Has Remington quality gone up? I seem to remember everyone bagging them after freedom group aquired them. 




> X2 on the ATA. Recommended to me by the guys at shooters supplies for my son.
> Barrel length is critical but it all depends on what you need.
> If you are shooting fast moving things at close range then you can get away with and also benefit from a shorter barrel. The acceleration you get from trying to get onto target will assist in getting the right lead if required.
> Think of skeet guns.
> Not 18 though. 24ish although a semi is longer than an u/o with the same barrel length.
> If you are shooting at things further out then a little barrel length is very helpful to keep the barrel swinging. You don't want to stop as you shoot.
> 26-28  are my picks
> Ultimately though it comes down to fit.
> If it doesnt fit you right and doesnt pattern where you want it, it wont matter how cheap or expensive it is. You wont hit shit all.
> You would benefit going to a gun club and some how try out different models.


I will have a look at waitemata clay target club. 




> short barrels are fun...BUT hearing what your Mrs is whispering in your ears is even more important...longer barrels take that noise away a LITTLE bit more,and the flame throw effect is way less....said it before and will say it again,with a shotgun FIT IS EVERYTHING.... a longer barrel helps with swing,a short barrel tends to lead to poking at target.no problem with stationary animals but not so flash on running /flying across the front reflex type shots.


I use electronic ear muffs. Works a charm. 




> I have a Mossberg 24 inch pump. Bought it because my 28 inch semi was getting knocked around on my bike (quad). The 24 inch barrel means the gun is not much wider than the bike so doesn't get hooked up on scrub etc.  Screw in chokes makes it just as effective as longer barrels once you are familiar with it. Possibly quicker to point and great fun to use.

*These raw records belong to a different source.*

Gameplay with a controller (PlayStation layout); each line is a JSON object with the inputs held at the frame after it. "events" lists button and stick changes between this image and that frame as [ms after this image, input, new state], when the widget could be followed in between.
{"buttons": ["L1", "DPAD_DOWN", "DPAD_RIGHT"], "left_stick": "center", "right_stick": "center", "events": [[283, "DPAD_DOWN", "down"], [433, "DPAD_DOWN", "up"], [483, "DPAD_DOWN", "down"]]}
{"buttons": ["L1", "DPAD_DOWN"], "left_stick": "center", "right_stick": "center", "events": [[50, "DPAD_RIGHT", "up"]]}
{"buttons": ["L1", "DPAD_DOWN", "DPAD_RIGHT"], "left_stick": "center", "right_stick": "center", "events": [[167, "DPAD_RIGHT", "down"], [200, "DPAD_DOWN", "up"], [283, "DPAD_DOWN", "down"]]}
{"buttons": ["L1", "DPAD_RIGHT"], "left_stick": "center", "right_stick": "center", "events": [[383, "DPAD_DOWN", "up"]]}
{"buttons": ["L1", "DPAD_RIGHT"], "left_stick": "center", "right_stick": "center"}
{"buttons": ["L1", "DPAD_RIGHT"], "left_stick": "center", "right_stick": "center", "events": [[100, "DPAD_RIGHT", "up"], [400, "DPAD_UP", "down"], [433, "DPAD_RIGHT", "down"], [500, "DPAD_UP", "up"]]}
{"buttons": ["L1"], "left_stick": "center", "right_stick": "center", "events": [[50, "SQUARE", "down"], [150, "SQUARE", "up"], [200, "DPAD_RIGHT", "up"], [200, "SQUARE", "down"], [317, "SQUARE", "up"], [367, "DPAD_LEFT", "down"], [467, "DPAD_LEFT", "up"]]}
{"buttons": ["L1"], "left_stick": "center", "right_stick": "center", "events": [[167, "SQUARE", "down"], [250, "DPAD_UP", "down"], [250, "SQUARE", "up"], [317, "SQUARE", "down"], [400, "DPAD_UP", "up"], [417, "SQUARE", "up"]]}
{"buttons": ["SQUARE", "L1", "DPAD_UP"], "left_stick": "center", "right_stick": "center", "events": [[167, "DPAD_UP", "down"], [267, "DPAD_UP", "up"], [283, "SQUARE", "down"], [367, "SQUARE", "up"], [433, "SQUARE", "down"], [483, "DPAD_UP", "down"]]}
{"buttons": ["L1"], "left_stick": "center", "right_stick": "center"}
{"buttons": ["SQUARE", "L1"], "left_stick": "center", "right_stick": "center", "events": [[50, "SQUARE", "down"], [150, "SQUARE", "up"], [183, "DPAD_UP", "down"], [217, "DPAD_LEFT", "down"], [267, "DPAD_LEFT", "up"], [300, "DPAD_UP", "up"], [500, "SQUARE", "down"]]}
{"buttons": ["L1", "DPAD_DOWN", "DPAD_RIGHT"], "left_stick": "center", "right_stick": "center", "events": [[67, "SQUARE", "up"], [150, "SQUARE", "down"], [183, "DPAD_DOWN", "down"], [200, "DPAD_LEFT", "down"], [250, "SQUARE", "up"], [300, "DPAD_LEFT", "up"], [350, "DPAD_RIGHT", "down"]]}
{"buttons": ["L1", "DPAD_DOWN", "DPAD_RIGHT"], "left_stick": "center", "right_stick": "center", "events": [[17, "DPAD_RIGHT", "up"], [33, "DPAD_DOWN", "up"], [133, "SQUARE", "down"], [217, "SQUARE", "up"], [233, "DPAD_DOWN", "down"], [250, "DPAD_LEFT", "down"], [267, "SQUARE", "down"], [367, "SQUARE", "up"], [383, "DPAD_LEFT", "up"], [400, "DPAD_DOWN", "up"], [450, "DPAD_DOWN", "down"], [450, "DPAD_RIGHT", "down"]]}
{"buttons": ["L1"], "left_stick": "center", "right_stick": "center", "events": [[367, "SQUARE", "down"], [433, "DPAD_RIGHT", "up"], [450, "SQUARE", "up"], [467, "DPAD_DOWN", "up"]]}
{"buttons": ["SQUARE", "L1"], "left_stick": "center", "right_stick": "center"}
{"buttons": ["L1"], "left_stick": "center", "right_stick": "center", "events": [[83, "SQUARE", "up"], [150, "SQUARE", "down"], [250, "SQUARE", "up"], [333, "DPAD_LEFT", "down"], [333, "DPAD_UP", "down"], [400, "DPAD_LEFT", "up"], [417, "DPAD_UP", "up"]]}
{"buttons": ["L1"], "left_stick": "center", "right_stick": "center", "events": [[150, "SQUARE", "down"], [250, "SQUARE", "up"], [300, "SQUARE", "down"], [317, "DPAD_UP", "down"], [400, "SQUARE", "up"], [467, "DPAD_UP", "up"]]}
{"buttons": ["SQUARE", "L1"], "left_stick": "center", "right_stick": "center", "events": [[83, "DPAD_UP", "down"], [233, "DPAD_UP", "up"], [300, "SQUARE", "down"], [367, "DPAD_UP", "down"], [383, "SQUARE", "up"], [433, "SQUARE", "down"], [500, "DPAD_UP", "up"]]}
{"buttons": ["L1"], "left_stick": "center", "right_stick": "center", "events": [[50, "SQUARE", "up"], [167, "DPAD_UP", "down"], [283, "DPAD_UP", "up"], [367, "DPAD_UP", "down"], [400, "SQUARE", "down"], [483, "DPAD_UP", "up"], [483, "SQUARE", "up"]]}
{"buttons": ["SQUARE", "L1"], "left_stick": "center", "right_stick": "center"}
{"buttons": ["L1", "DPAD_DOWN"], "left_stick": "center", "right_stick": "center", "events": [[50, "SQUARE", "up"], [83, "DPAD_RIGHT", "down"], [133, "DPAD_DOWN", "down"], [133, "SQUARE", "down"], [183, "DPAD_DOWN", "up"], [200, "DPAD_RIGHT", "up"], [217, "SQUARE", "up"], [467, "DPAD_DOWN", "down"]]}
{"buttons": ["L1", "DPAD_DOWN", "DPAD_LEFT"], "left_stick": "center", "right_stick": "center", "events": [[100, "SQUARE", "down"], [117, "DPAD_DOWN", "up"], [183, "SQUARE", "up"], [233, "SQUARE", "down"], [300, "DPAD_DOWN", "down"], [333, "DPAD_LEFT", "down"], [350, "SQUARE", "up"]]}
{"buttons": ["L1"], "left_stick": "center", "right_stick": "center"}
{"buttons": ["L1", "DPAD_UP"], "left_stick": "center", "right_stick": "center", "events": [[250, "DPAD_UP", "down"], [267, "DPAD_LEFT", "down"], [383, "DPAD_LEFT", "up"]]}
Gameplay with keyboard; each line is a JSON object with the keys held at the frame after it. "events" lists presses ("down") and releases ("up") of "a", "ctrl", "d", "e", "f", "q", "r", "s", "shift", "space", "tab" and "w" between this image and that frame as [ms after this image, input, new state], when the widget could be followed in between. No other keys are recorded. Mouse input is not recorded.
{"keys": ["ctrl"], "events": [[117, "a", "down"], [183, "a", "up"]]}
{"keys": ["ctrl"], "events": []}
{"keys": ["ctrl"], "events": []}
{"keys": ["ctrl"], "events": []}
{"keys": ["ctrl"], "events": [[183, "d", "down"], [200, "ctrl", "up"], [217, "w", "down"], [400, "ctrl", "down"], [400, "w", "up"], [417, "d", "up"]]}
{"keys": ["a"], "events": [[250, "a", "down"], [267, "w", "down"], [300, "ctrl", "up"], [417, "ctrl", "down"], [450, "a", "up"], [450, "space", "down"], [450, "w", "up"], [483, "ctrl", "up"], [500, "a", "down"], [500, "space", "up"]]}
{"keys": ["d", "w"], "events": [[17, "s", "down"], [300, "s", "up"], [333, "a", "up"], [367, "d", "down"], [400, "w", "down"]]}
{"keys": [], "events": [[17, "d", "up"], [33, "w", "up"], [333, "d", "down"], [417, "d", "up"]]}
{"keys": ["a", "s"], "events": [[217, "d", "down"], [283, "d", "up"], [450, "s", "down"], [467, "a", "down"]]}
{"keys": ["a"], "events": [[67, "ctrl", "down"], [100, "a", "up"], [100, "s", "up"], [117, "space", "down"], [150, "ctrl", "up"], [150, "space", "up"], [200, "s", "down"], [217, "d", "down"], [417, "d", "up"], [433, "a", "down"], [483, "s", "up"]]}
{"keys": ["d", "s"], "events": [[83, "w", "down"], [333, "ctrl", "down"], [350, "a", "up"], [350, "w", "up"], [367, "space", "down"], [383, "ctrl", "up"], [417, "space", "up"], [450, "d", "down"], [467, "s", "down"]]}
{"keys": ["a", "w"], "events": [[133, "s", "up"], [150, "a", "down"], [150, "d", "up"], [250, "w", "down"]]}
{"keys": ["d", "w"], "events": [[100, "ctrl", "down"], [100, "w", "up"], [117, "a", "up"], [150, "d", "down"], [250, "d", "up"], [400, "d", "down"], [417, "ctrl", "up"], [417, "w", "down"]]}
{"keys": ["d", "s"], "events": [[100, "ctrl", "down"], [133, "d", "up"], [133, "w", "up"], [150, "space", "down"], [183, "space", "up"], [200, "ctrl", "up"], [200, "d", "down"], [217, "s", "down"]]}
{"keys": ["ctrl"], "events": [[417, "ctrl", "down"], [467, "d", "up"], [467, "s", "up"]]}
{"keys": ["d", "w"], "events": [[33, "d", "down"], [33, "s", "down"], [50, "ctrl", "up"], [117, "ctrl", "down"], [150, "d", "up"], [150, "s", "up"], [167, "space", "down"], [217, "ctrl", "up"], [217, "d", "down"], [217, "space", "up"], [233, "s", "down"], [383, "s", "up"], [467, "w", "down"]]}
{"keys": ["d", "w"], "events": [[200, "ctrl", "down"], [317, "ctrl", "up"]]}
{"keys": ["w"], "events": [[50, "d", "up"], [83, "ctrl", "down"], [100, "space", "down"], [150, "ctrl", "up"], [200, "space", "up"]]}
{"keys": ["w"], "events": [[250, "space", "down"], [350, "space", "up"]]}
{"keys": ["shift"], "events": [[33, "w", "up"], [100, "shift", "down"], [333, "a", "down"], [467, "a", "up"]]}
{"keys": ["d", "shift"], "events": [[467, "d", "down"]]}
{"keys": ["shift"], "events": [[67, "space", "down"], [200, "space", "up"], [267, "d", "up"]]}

Yeah I should have gotten the mossberg 88. Gun city had them o. Sale for 450 in 18.5 inch or 24 inch.

----------


## southernman

I think you be better off, with an older higher end semi, than a budget new one, last time I was in gun city,
 they had racks, of Remington 1100, Browning A5, and SKB 1900, etc, fit is very important in a shotgun, you wont shoot well with poor fit.
 to find out, Close your eyes, swing shotgun up in to a shooting position, for  a bird, open your eyes, what you want to see, is just the front bead, you should be square with the rib, (centered), the rib should not show any of the flat, just a line. There is other stuff that comes into it, ie is shotgun comfortable to handle, feel natural.
 Oh and 26" is my personal choice,

----------


## Russian 22.

> I think you be better off, with an older higher end semi, than a budget new one, last time I was in gun city,
>  they had racks, of Remington 1100, Browning A5, and SKB 1900, etc, fit is very important in a shotgun, you wont shoot well with poor fit.
>  to find out, Close your eyes, swing shotgun up in to a shooting position, for  a bird, open your eyes, what you want to see, is just the front bead, you should be square with the rib, (centered), the rib should not show any of the flat, just a line. There is other stuff that comes into it, ie is shotgun comfortable to handle, feel natural.
>  Oh and 26" is my personal choice,


I am inclined to agree with yah.

----------


## csmiffy

Only thing with an older semi like an A5 you probably cant run steel. Have heard from a supposedly knowledgeable browning guy that the recoil impulse from steel shot gives the old browning a hiding
SKB could be ok though.

----------


## gonetropo

> Only thing with an older semi like an A5 you probably cant run steel. Have heard from a supposedly knowledgeable browning guy that the recoil impulse from steel shot gives the old browning a hiding
> SKB could be ok though.


old skb yep. new ones are made in turkey.

----------


## csmiffy

> steel shells tend to break the extractor in the remingtons after a bit not sure on other brands . i used to have a mossberg pump and it came with 2 barrels a 28 inch multichoke and a 24 inch fixed choke with rifle sights for slugs and buckshot type rounds. a pump is easier imho to use and safer as you can carry it with the magazine full and nothing in the chamber and just cycle the action when you have a target if doing more walking than shooting unless shooting in central then shove every cartridge possible into it and start blasting.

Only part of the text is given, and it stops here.